┌────────

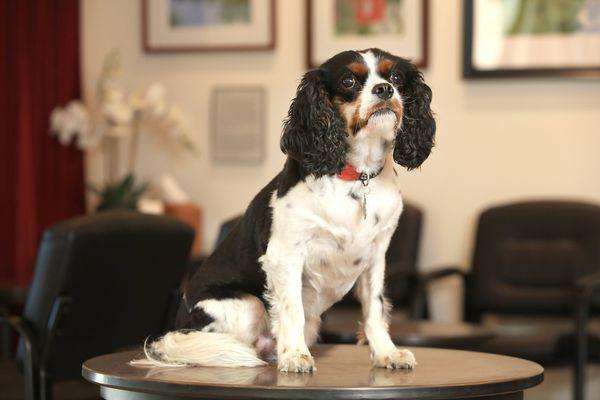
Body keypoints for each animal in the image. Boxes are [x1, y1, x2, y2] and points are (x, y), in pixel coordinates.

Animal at [138, 48, 434, 374]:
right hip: (247, 306)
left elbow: (375, 310)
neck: (356, 175)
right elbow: (293, 310)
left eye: (395, 77)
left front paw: (386, 353)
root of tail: (177, 325)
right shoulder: (285, 255)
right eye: (348, 81)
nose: (384, 90)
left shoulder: (375, 258)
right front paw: (294, 355)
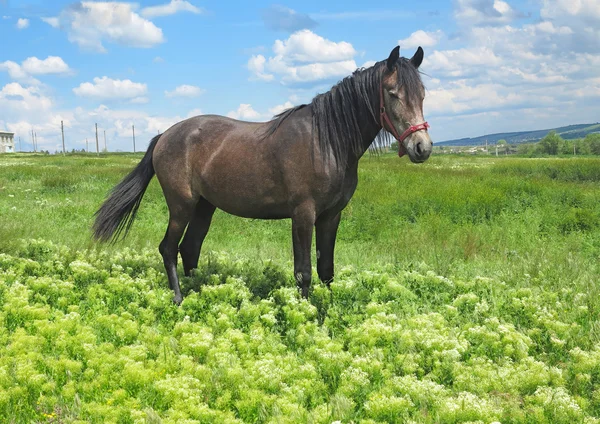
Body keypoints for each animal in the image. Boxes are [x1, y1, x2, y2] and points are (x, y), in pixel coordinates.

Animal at [92, 46, 432, 304]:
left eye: (423, 95)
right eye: (392, 93)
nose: (422, 147)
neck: (325, 141)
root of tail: (164, 135)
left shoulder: (331, 216)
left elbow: (326, 269)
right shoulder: (303, 214)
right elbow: (304, 271)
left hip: (204, 206)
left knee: (189, 249)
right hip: (181, 206)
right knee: (168, 248)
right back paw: (178, 298)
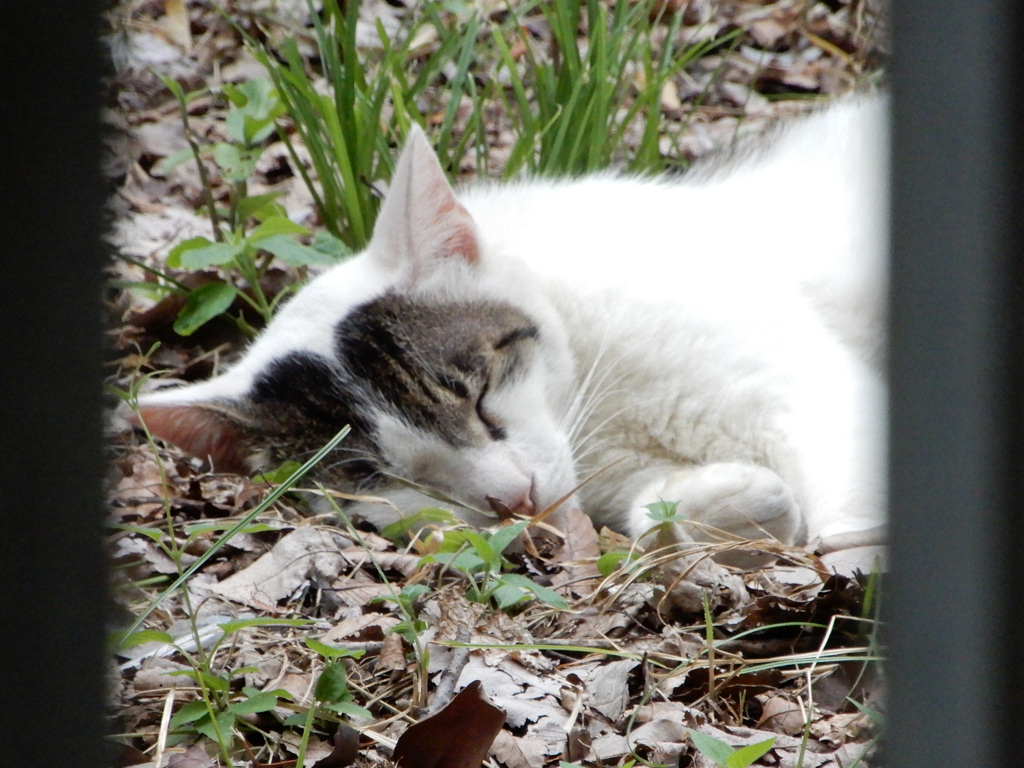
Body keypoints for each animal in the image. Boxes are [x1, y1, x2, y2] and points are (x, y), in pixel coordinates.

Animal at [136, 96, 888, 573]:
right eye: (390, 481)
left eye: (480, 395)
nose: (515, 501)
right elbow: (678, 510)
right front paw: (729, 504)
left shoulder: (806, 384)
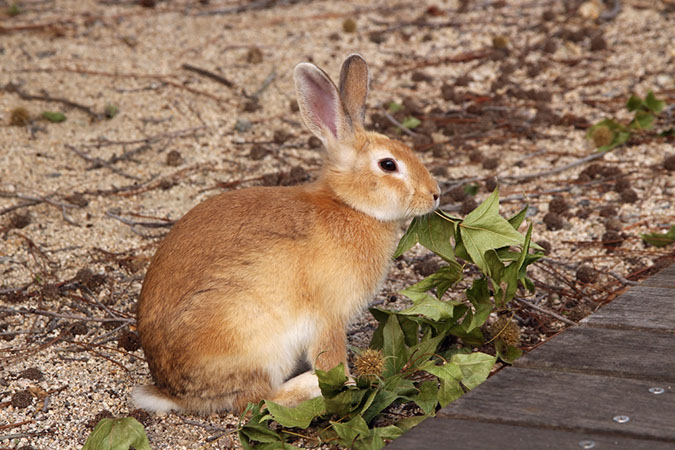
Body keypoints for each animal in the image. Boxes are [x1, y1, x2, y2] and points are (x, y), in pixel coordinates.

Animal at [132, 54, 440, 415]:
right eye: (388, 165)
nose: (435, 194)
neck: (349, 205)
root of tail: (171, 391)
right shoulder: (328, 318)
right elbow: (331, 360)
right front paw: (348, 385)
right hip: (253, 338)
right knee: (259, 399)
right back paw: (309, 387)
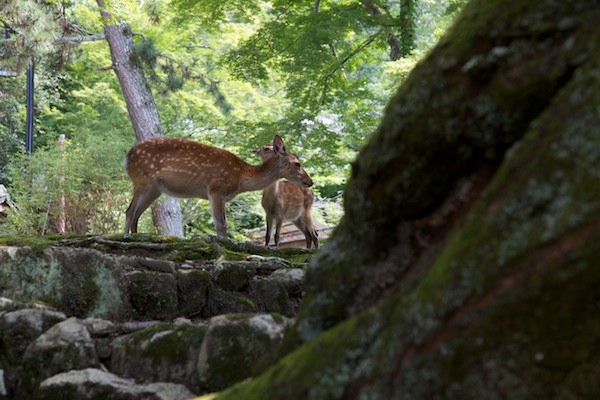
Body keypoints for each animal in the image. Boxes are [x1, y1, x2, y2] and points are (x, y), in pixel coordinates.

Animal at [124, 134, 312, 238]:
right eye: (297, 164)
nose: (310, 181)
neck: (241, 177)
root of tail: (127, 156)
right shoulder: (216, 189)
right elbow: (221, 224)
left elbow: (222, 223)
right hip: (143, 179)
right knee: (130, 211)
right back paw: (126, 237)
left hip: (155, 189)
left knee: (136, 214)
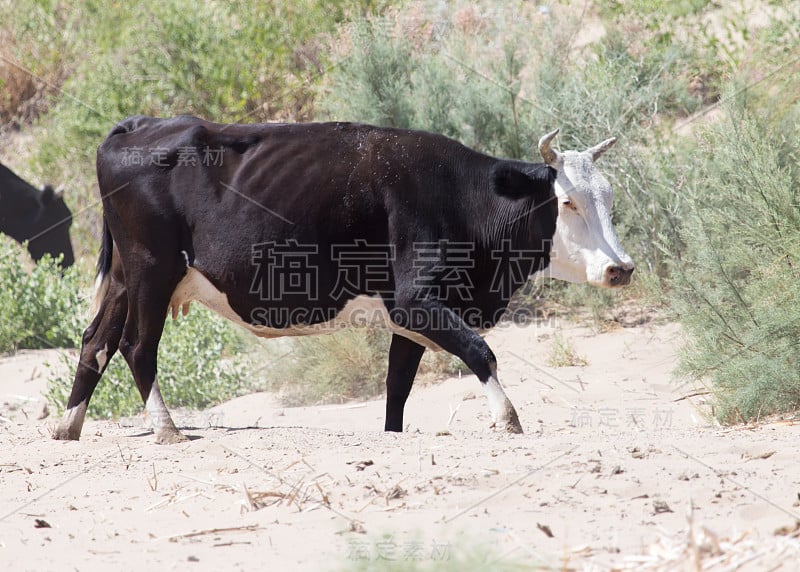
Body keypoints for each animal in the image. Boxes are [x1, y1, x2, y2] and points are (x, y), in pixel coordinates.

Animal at [53, 116, 636, 444]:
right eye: (567, 202)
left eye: (609, 198)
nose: (621, 267)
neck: (461, 196)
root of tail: (139, 125)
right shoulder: (416, 300)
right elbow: (480, 351)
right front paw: (508, 418)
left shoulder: (409, 317)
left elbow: (398, 385)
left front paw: (393, 435)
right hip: (152, 270)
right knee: (136, 346)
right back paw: (167, 429)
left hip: (126, 278)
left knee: (95, 342)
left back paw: (68, 426)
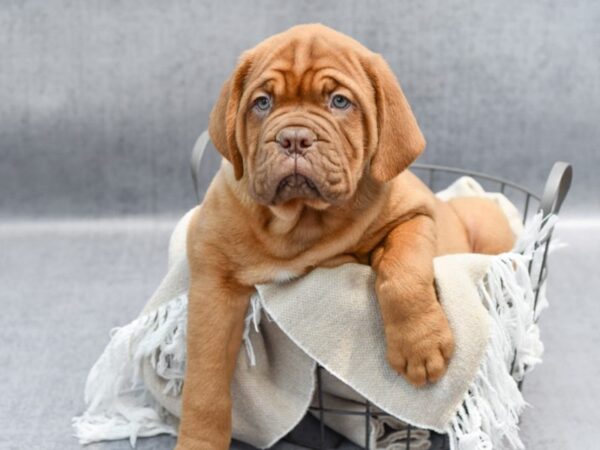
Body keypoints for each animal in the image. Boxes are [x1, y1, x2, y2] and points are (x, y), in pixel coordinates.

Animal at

└────────

_What you are asked to do_:
Nothing beyond a number is expected: count the lines of the material that hold the string "front".

_Result_:
6